The recipes are technically, supposed to feed four, but we make it a one-dish meal and split it between two adults.

All adapted from Eating Well

Tofu with Thai Curry Sauce

Each of these three recipes follows the exact same process, you simply use a different sauce and veggie combo.

For the tofu:

  1. Buy extra firm tofu (the standard 14 oz block)
  2. Put tofu in shallow dish and place a couple of plates on top of it. Let it sit this way for at least 15 or 20 minutes (you could go for as long as you want, depending on how much liquid you want to expell). Drain excess liquid.
  3. Slice crosswise into 1/2 inch slabs, then lengthwise into thirds.
  4. Pat dry to remove excess liquid (this helps reduce the splatter and helps it cook faster)
  5. Coat a large NON-STICK skillet with olive oil (approx 2 teaspoons) and heat on high.
  6. Add tofu and cook until golden brown on both sides.
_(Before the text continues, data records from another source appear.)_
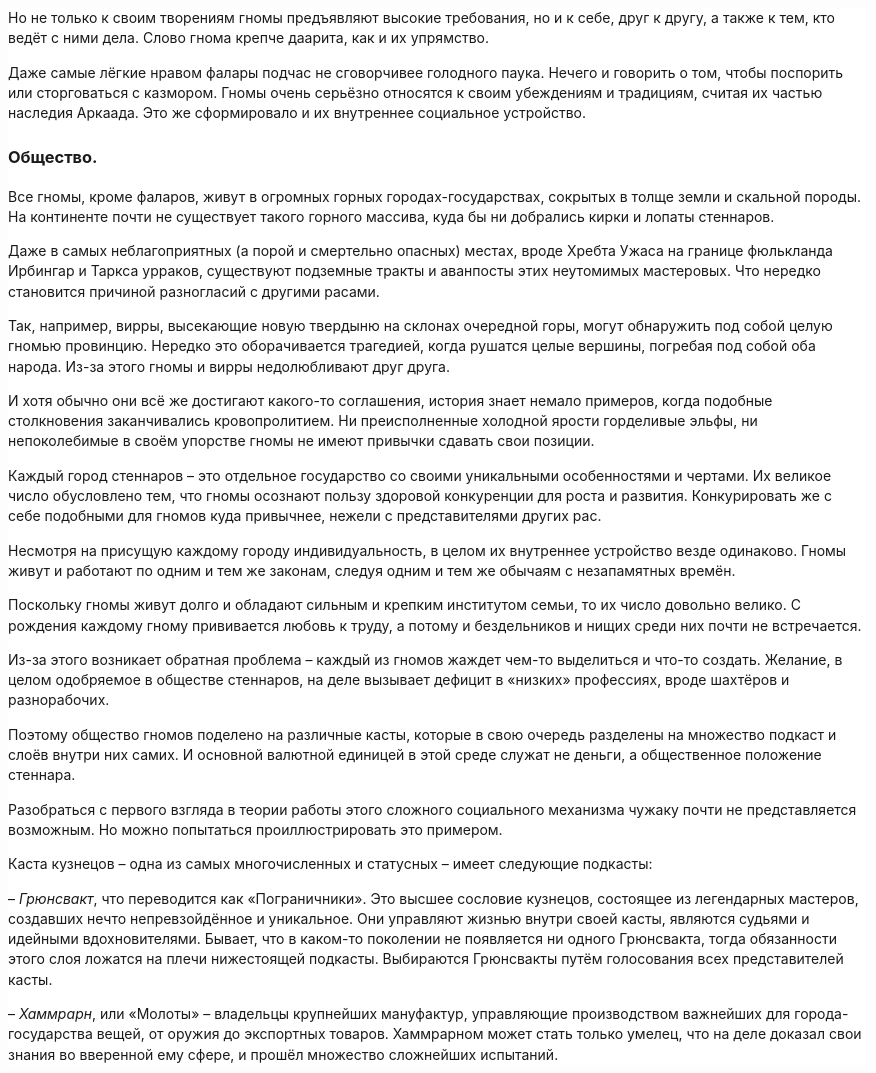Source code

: Но не только к своим творениям гномы предъявляют высокие требования, но и к себе, друг к другу, а также к тем, кто ведёт с ними дела. Слово гнома крепче даарита, как и их упрямство.

Даже самые лёгкие нравом фалары подчас не сговорчивее голодного паука. Нечего и говорить о том, чтобы поспорить или сторговаться с казмором. Гномы очень серьёзно относятся к своим убеждениям и традициям, считая их частью наследия Аркаада. Это же сформировало и их внутреннее социальное устройство.

### **Общество.**

Все гномы, кроме фаларов, живут в огромных горных городах-государствах, сокрытых в толще земли и скальной породы. На континенте почти не существует такого горного массива, куда бы ни добрались кирки и лопаты стеннаров. 

Даже в самых неблагоприятных (а порой и смертельно опасных) местах, вроде Хребта Ужаса на границе фюлькланда Ирбингар и Таркса урраков, существуют подземные тракты и аванпосты этих неутомимых мастеровых. Что нередко становится причиной разногласий с другими расами.

Так, например, вирры, высекающие новую твердыню на склонах очередной горы, могут обнаружить под собой целую гномью провинцию. Нередко это оборачивается трагедией, когда рушатся целые вершины, погребая под собой оба народа. Из-за этого гномы и вирры недолюбливают друг друга. 

И хотя обычно они всё же достигают какого-то соглашения, история знает немало примеров, когда подобные столкновения заканчивались кровопролитием. Ни преисполненные холодной ярости горделивые эльфы, ни непоколебимые в своём упорстве гномы не имеют привычки сдавать свои позиции.

Каждый город стеннаров – это отдельное государство со своими уникальными особенностями и чертами. Их великое число обусловлено тем, что гномы осознают пользу здоровой конкуренции для роста и развития. Конкурировать же с себе подобными для гномов куда привычнее, нежели с представителями других рас. 

Несмотря на присущую каждому городу индивидуальность, в целом их внутреннее устройство везде одинаково. Гномы живут и работают по одним и тем же законам, следуя одним и тем же обычаям с незапамятных времён.

Поскольку гномы живут долго и обладают сильным и крепким институтом семьи, то их число довольно велико. С рождения каждому гному прививается любовь к труду, а потому и бездельников и нищих среди них почти не встречается. 

Из-за этого возникает обратная проблема – каждый из гномов жаждет чем-то выделиться и что-то создать. Желание, в целом одобряемое в обществе стеннаров, на деле вызывает дефицит в «низких» профессиях, вроде шахтёров и разнорабочих.

Поэтому общество гномов поделено на различные касты, которые в свою очередь разделены на множество подкаст и слоёв внутри них самих. И основной валютной единицей в этой среде служат не деньги, а общественное положение стеннара. 

Разобраться с первого взгляда в теории работы этого сложного социального механизма чужаку почти не представляется возможным. Но можно попытаться проиллюстрировать это примером.

Каста кузнецов – одна из самых многочисленных и статусных – имеет следующие подкасты:

– *Грюнсвакт*, что переводится как «Пограничники». Это высшее сословие кузнецов, состоящее из легендарных мастеров, создавших нечто непревзойдённое и уникальное. Они управляют жизнью внутри своей касты, являются судьями и идейными вдохновителями. Бывает, что в каком-то поколении не появляется ни одного Грюнсвакта, тогда обязанности этого слоя ложатся на плечи нижестоящей подкасты. Выбираются Грюнсвакты путём голосования всех представителей касты.

– *Хаммрарн*, или «Молоты» – владельцы крупнейших мануфактур, управляющие производством важнейших для города-государства вещей, от оружия до экспортных товаров. Хаммрарном может стать только умелец, что на деле доказал свои знания во вверенной ему сфере, и прошёл множество сложнейших испытаний.
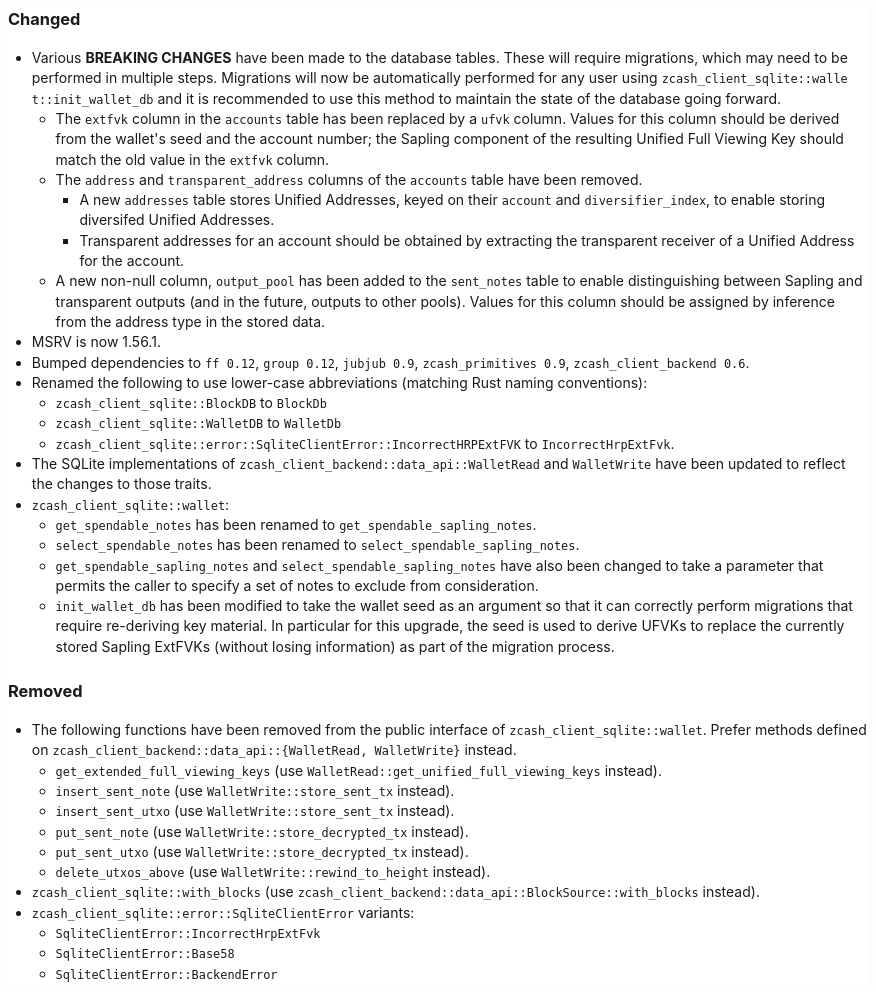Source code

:### Changed
- Various **BREAKING CHANGES** have been made to the database tables. These will
  require migrations, which may need to be performed in multiple steps. Migrations
  will now be automatically performed for any user using
  `zcash_client_sqlite::wallet::init_wallet_db` and it is recommended to use this
  method to maintain the state of the database going forward.
  - The `extfvk` column in the `accounts` table has been replaced by a `ufvk`
    column. Values for this column should be derived from the wallet's seed and
    the account number; the Sapling component of the resulting Unified Full
    Viewing Key should match the old value in the `extfvk` column.
  - The `address` and `transparent_address` columns of the `accounts` table have
    been removed.
    - A new `addresses` table stores Unified Addresses, keyed on their `account`
      and `diversifier_index`, to enable storing diversifed Unified Addresses.
    - Transparent addresses for an account should be obtained by extracting the
      transparent receiver of a Unified Address for the account.
  - A new non-null column, `output_pool` has been added to the `sent_notes`
    table to enable distinguishing between Sapling and transparent outputs
    (and in the future, outputs to other pools). Values for this column should
    be assigned by inference from the address type in the stored data.
- MSRV is now 1.56.1.
- Bumped dependencies to `ff 0.12`, `group 0.12`, `jubjub 0.9`,
  `zcash_primitives 0.9`, `zcash_client_backend 0.6`.
- Renamed the following to use lower-case abbreviations (matching Rust
  naming conventions):
  - `zcash_client_sqlite::BlockDB` to `BlockDb`
  - `zcash_client_sqlite::WalletDB` to `WalletDb`
  - `zcash_client_sqlite::error::SqliteClientError::IncorrectHRPExtFVK` to
    `IncorrectHrpExtFvk`.
- The SQLite implementations of `zcash_client_backend::data_api::WalletRead`
  and `WalletWrite` have been updated to reflect the changes to those
  traits.
- `zcash_client_sqlite::wallet`:
  - `get_spendable_notes` has been renamed to `get_spendable_sapling_notes`.
  - `select_spendable_notes` has been renamed to `select_spendable_sapling_notes`.
  - `get_spendable_sapling_notes` and `select_spendable_sapling_notes` have also
    been changed to take a parameter that permits the caller to specify a set of
    notes to exclude from consideration.
  - `init_wallet_db` has been modified to take the wallet seed as an argument so
    that it can correctly perform migrations that require re-deriving key
    material. In particular for this upgrade, the seed is used to derive UFVKs
    to replace the currently stored Sapling ExtFVKs (without losing information)
    as part of the migration process.

### Removed
- The following functions have been removed from the public interface of
  `zcash_client_sqlite::wallet`. Prefer methods defined on
  `zcash_client_backend::data_api::{WalletRead, WalletWrite}` instead.
  - `get_extended_full_viewing_keys` (use `WalletRead::get_unified_full_viewing_keys` instead).
  - `insert_sent_note` (use `WalletWrite::store_sent_tx` instead).
  - `insert_sent_utxo` (use `WalletWrite::store_sent_tx` instead).
  - `put_sent_note` (use `WalletWrite::store_decrypted_tx` instead).
  - `put_sent_utxo` (use `WalletWrite::store_decrypted_tx` instead).
  - `delete_utxos_above` (use `WalletWrite::rewind_to_height` instead).
- `zcash_client_sqlite::with_blocks` (use
  `zcash_client_backend::data_api::BlockSource::with_blocks` instead).
- `zcash_client_sqlite::error::SqliteClientError` variants:
  - `SqliteClientError::IncorrectHrpExtFvk`
  - `SqliteClientError::Base58`
  - `SqliteClientError::BackendError`
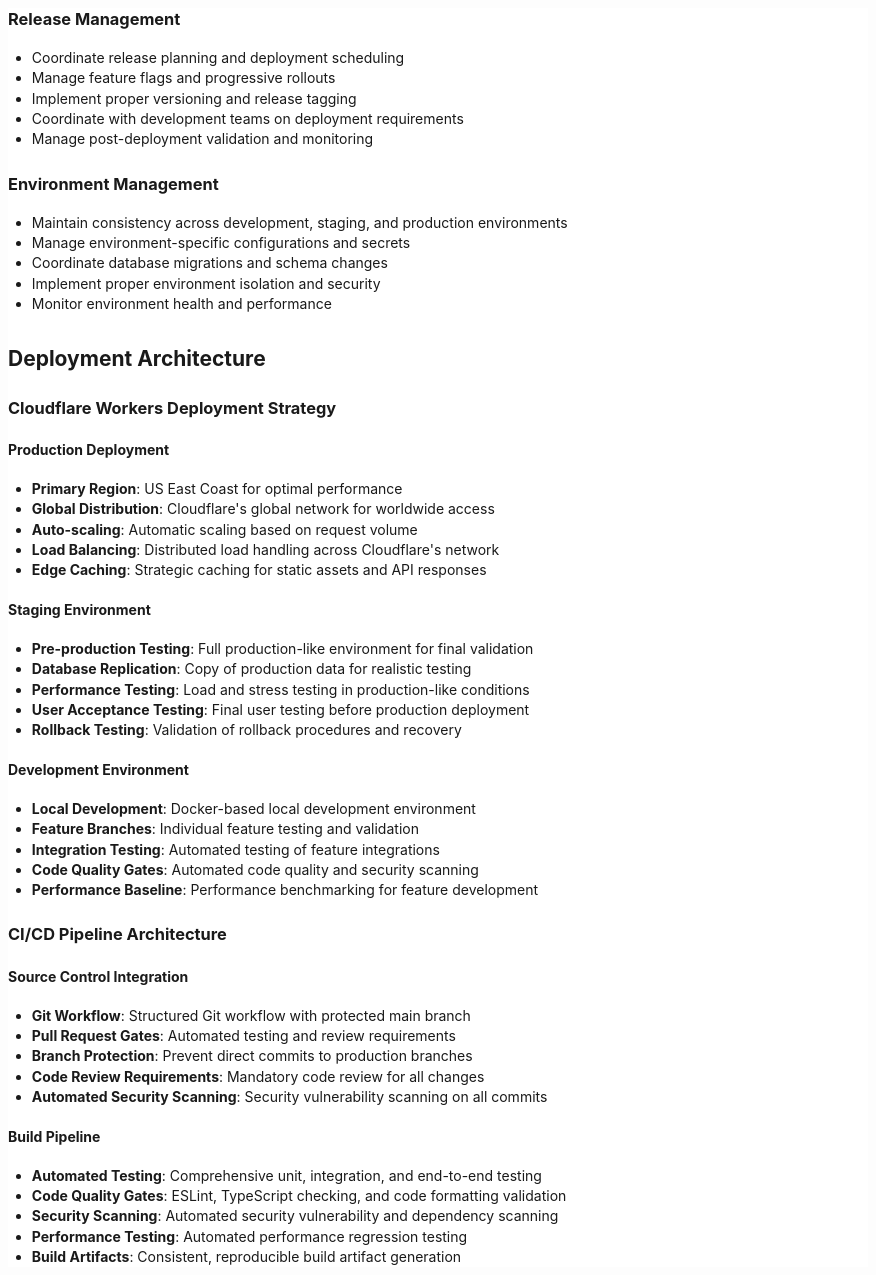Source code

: ### Release Management
- Coordinate release planning and deployment scheduling
- Manage feature flags and progressive rollouts
- Implement proper versioning and release tagging
- Coordinate with development teams on deployment requirements
- Manage post-deployment validation and monitoring

### Environment Management
- Maintain consistency across development, staging, and production environments
- Manage environment-specific configurations and secrets
- Coordinate database migrations and schema changes
- Implement proper environment isolation and security
- Monitor environment health and performance

## Deployment Architecture

### Cloudflare Workers Deployment Strategy

#### Production Deployment
- **Primary Region**: US East Coast for optimal performance
- **Global Distribution**: Cloudflare's global network for worldwide access
- **Auto-scaling**: Automatic scaling based on request volume
- **Load Balancing**: Distributed load handling across Cloudflare's network
- **Edge Caching**: Strategic caching for static assets and API responses

#### Staging Environment
- **Pre-production Testing**: Full production-like environment for final validation
- **Database Replication**: Copy of production data for realistic testing
- **Performance Testing**: Load and stress testing in production-like conditions
- **User Acceptance Testing**: Final user testing before production deployment
- **Rollback Testing**: Validation of rollback procedures and recovery

#### Development Environment
- **Local Development**: Docker-based local development environment
- **Feature Branches**: Individual feature testing and validation
- **Integration Testing**: Automated testing of feature integrations
- **Code Quality Gates**: Automated code quality and security scanning
- **Performance Baseline**: Performance benchmarking for feature development

### CI/CD Pipeline Architecture

#### Source Control Integration
- **Git Workflow**: Structured Git workflow with protected main branch
- **Pull Request Gates**: Automated testing and review requirements
- **Branch Protection**: Prevent direct commits to production branches
- **Code Review Requirements**: Mandatory code review for all changes
- **Automated Security Scanning**: Security vulnerability scanning on all commits

#### Build Pipeline
- **Automated Testing**: Comprehensive unit, integration, and end-to-end testing
- **Code Quality Gates**: ESLint, TypeScript checking, and code formatting validation
- **Security Scanning**: Automated security vulnerability and dependency scanning
- **Performance Testing**: Automated performance regression testing
- **Build Artifacts**: Consistent, reproducible build artifact generation
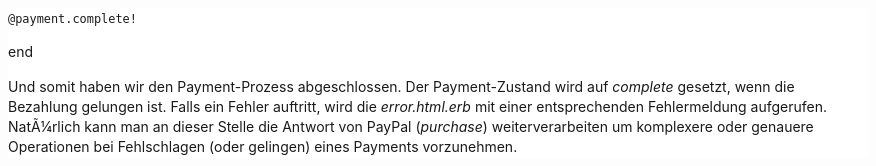     @payment.complete!
  end
</pre>

Und somit haben wir den Payment-Prozess abgeschlossen. Der Payment-Zustand wird auf <em>complete</em> gesetzt, wenn die Bezahlung gelungen ist. Falls ein Fehler auftritt, wird die <em>error.html.erb</em> mit einer entsprechenden Fehlermeldung aufgerufen. Nat&Atilde;&frac14;rlich kann man an dieser Stelle die Antwort von PayPal (<em>purchase</em>) weiterverarbeiten um komplexere oder genauere Operationen bei Fehlschlagen (oder gelingen) eines Payments vorzunehmen.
Once the tofu is cooked, add the vegetables and sauce and cook until desired doneness (usually just a couple of minutes longer).

Here are your three options:


Tofu with Thai Curry Sauce

Sauce:
1 cup “lite” coconut milk
2 Tablespoons chopped fresh cilantro
1 teaspoon red curry paste
1/2 teaspoon brown sugar
1/2 teaspoon salt

Veggies:
4 cups baby spinach (6 oz)
1 medium bell pepper, sliced

Good over brown rice.


Tofu with Peanut-Ginger Sauce

Sauce:
5 Tablespoons water
4 Tablespoons smooth natural peanut butter
1 Tablespoon rice vinegar
2 teaspoons reduced-sodium soy sauce
2 teaspoons honey
2 teaspoons fresh minced (or grated) ginger
2 cloves garlic, minced

Veggies:
4 cups baby spinach (6 oz)
1 1/2 cups sliced mushrooms (4 oz)
4 scallions, sliced (1 cup)

Good over brown rice or whole wheat pasta.


Tofu with Tomatos and Pesto

Sauce:
2 Tablespoons prepared pesto

Veggies:
2 medium tomatoes, coarsely chopped
1 1/2 cups sliced mushrooms (4 oz)
2 Tablespoons crumbled feta cheese

Good over polenta (either soft or fried).